Colon cancer (CC) is the fourth deadliest cancer in the world. New insights into prognostication might be helpful to define the optimal adjuvant treatments for patients in routine clinical practice. Here, a microarray dataset with 30 primary tumors and 30 normal samples was analyzed using GEO2R to find differentially expressed genes (DEGs). Then, DAVID, KEGG, ChEA and X2K were used to analyze DEGs-related Gene Ontology, pathways, transcription factors (TFs) and kinases, respectively. Protein-protein interaction (PPI) networks were constructed using the STRING database and Cytoscape.
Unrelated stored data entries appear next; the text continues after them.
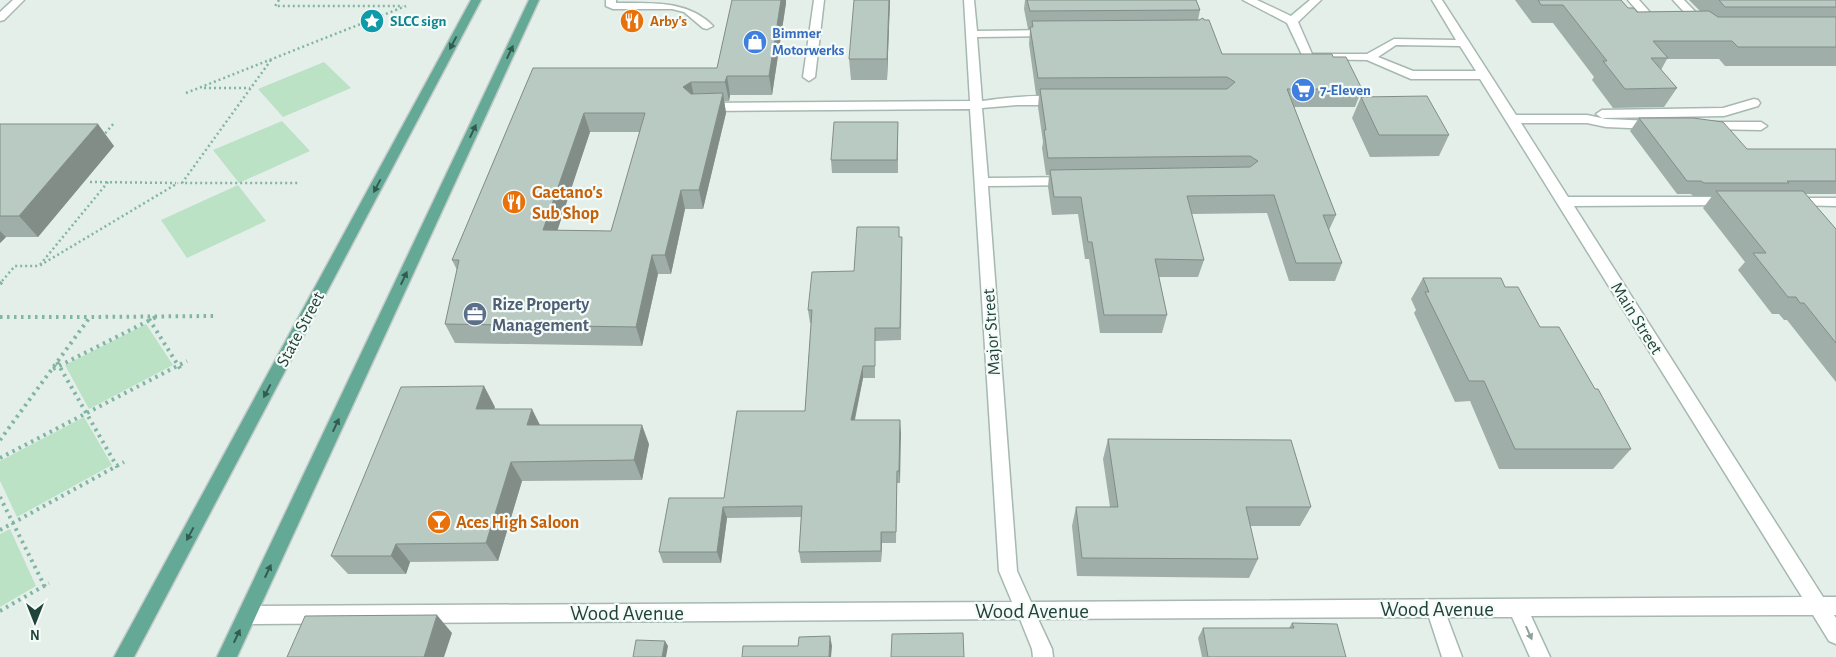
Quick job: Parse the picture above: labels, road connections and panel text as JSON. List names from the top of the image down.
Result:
{
  "streets": {
    "main road": ["State Street"],
    "street": ["Main Street", "Major Street", "Wood Avenue"]
  },
  "crossings": [
    ["Main Street", "Wood Avenue"],
    ["Major Street", "Wood Avenue"]
  ],
  "places": {
    "place": ["SLCC sign"],
    "restaurant": ["Arby's", "Gaetano's Sub Shop"],
    "shop": ["Bimmer Motorwerks"],
    "supermarket": ["7-Eleven"],
    "office": ["Rize Property Management"],
    "bar": ["Aces High Saloon"]
  },
  "north": "bottom"
}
The modules and hub genes of DEGs was determined through MCODE and CytoHubba plugins, and the expression of hub genes was verified using GEPIA. To find microRNAs and metabolites associated with DEGs, miRTarBase and HMDB were used, respectively. It was found that 233 and 373 genes were upregulated and downregulated in CC, respectively. GO analysis showed that the upregulated DEGs were mainly involved in mitotic nuclear division and cell division. Top 10 hub genes were identified, including AURKB, CDK1, DLGAP5, AURKA, CCNB2, CCNB1, BUB1B, CCNA2, KIF20A and BUB1. Whereas, FOMX1, E2F7, E2F1, E2F4 and AR were identified as top 5 TFs in CC. Moreover, CDK1, CDC2, MAPK14, ATM and CK2ALPHA was identified as top 5 kinases in CC. miRNAs analysis showed that Hsa-miR-215-5p hsa-miR-193b-3p, hsa-miR-192-5p and hsa-miR-16-5p could target the largest number of CC genes. Taken together, CC-related genes, especially the hub genes, TFs, and metabolites might be used as novel biomarkers for CC, as well as for diagnosis and guiding therapeutic strategies for CC.